Окно затворилось, и огонь погас. Выслушав весь разговор, Бурмистров встал со скамьи и поспешил возвратиться домой.
26
Верея – столб, на который навешивается створка ворот.
27
Площадные подьячие были чиновники, которые записывали и свидетельствовали разные акты частных лиц. Они помещались обыкновенно на площадях и оттого получили свое название. (Примеч. автора.)
28
Объезжих можно сравнить с полицеймейстерами конца XIX – начала XX в., а решеточных приказчиков с квартальными надзирателями.
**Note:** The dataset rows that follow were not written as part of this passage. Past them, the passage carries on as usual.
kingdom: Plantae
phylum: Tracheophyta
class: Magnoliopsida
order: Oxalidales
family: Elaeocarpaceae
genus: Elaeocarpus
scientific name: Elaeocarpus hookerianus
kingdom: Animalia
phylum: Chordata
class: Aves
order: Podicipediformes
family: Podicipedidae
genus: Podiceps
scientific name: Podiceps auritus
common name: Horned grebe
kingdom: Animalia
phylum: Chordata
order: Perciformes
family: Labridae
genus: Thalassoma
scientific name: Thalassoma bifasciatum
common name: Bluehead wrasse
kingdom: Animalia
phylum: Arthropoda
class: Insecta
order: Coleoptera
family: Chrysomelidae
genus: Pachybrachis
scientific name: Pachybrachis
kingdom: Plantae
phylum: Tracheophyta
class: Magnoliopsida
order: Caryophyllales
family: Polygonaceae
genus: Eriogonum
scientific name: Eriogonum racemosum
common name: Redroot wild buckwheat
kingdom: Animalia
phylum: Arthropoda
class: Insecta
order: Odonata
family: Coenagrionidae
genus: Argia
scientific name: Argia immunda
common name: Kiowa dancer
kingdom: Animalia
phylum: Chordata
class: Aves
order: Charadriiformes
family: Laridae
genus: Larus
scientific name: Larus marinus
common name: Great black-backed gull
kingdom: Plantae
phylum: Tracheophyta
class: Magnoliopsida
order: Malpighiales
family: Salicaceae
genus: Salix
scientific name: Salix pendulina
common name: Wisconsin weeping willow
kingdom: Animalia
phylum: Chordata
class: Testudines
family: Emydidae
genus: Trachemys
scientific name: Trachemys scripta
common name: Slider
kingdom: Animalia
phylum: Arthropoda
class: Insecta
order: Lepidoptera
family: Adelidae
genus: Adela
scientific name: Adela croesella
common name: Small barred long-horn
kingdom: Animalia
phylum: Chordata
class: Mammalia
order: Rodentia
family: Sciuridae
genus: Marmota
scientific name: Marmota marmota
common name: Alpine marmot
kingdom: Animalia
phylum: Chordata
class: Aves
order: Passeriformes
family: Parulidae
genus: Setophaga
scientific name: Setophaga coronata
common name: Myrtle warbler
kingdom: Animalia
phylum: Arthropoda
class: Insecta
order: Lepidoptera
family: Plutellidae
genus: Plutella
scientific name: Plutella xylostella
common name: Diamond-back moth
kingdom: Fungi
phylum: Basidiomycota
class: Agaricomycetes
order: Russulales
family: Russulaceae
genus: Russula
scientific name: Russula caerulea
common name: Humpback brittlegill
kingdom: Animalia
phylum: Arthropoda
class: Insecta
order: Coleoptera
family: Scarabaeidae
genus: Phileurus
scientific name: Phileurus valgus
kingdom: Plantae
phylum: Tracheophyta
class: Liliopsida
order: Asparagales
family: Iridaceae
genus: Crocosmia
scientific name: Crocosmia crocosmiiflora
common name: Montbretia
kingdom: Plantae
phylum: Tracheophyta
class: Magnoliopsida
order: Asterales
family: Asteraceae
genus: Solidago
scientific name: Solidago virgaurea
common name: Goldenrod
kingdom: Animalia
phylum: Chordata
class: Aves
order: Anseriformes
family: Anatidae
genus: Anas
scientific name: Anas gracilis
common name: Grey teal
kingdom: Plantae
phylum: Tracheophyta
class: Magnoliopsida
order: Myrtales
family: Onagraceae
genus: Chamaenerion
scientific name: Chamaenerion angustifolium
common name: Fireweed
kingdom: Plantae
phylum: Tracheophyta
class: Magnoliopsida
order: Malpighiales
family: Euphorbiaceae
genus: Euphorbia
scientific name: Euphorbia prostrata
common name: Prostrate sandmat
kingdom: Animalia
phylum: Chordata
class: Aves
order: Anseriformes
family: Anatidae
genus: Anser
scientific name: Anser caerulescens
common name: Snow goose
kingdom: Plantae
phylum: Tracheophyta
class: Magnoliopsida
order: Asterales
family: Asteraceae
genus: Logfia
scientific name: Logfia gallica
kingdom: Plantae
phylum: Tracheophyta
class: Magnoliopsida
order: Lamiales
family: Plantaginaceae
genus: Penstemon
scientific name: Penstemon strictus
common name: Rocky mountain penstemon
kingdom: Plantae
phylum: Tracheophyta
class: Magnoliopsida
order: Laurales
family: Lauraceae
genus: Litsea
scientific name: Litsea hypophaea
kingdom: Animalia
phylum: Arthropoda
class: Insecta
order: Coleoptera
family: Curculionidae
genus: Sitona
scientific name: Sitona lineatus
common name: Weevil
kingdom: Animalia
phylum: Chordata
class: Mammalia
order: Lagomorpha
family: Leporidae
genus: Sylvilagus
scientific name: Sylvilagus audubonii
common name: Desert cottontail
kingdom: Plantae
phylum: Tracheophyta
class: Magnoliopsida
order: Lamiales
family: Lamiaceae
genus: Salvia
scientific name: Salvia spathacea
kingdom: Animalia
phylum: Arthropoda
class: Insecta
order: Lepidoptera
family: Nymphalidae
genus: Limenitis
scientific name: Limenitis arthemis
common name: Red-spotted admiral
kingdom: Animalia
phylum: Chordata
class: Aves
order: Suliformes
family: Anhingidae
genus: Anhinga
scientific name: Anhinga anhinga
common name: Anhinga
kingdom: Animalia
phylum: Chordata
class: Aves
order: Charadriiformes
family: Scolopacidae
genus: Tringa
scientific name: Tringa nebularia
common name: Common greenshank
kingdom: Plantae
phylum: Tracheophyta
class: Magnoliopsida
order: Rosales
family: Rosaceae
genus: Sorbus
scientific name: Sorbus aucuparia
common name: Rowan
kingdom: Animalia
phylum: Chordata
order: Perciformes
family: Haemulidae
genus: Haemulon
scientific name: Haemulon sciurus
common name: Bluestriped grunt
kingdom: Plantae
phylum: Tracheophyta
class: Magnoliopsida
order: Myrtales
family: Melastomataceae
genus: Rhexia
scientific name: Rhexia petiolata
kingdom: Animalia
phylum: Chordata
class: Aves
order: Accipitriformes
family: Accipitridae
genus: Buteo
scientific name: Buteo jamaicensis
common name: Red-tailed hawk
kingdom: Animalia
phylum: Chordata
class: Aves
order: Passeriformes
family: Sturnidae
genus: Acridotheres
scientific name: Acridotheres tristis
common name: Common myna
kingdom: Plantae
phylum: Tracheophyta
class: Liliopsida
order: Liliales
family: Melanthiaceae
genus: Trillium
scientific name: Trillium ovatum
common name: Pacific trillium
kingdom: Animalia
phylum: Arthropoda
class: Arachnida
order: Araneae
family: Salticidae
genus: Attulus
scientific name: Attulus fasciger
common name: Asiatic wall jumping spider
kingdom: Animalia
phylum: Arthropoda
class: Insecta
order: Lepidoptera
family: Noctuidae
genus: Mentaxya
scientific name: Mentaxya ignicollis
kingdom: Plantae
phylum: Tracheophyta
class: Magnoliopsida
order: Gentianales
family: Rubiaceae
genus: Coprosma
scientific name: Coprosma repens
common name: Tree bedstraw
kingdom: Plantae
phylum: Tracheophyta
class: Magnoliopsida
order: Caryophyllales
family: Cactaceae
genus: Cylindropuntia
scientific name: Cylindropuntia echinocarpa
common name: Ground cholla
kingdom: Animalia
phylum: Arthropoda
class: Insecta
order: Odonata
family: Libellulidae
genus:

В Кремле, в Китай-городе и в Белом было по два объезжих. Они ездили день и ночь по городу с несколькими решеточными приказчиками, взятыми с Земского двора, и стрельцами. С каждых 10 дворов и 10 лавок объезжие назначали по человеку в десятники и в уличные сторожа. Зажиточные люди и каждые 5 дворов, принадлежащих людям небогатым, должны были иметь кадки с водою, ведра, рогатины, топоры и водоливные трубы. Во всех улицах и переулках расписаны были объезжими решеточные приказчики, десятники и уличные сторожа. Они ходили день и ночь и смотрели, чтобы зажигательства, бою, грабежу, корчмы, табаку и инаго какого воровства не было; чтобы никто весною, летом и осенью в теплые и ясные дни домов и мылен не топил и поздно вечером с огнем не сидел. Печь хлеб и готовить кушанье позволялось с 1-го часа дня до 4-го, в особых поварнях или в печах, устроенных на огородах или на дворах не близко домов и прикрытых от ветра лубьем. Для больных и родильниц позволялось топить печи в домах с разрешения объезжих один раз в неделю, равно позволялось всем топить печи в воскресенье и четверток в холодную и ненастную, но не ветреную погоду. Тот, по чьей оплошности или небрежению происходил пожар, наказывался смертию. Священнослужители и причетники церковные состояли в ведомстве особых объезжих, назначавшихся с патриаршего двора. Вот полная картина тогдашнего устройства полиции в Москве. (Примеч. автора.)
29
Ефимками платили иностранцы таможенную пошлину. На них ставили рублевое клеймо и пускали в обращение внутри государства. (Примеч. автора.)
30
Оправдаться присягою от обвинения в каком-нибудь преступлении называлось отцеловаться. (Примеч. автора.)
31
Кабаки в Москве были еще при царе Алексие Михайловиче уничтожены. Вино продавалось на казенном Кружечном дворе, который в 1681 г. переименован был Московским отдаточным двором. Пойманные с купленным корчемным вином платили в первый раз пеню (ј рубля), во второй раз вносили двойную пеню, а им отсчитывали батоги; в третий раз взыскивалась с них пеня вчетверо, и наказывали их кнутом. (Примеч. автора.)
32
Многие в то время давали на себя кабалы за 3 и даже за 2 рубля и, не заплатив в срок денег, делались холопами заимодавцев. Цена рубля равнялась тогда голландскому червонцу. В рубле содержалось 20 серебряных денег или 100 серебряных копеек. (Примеч. автора.)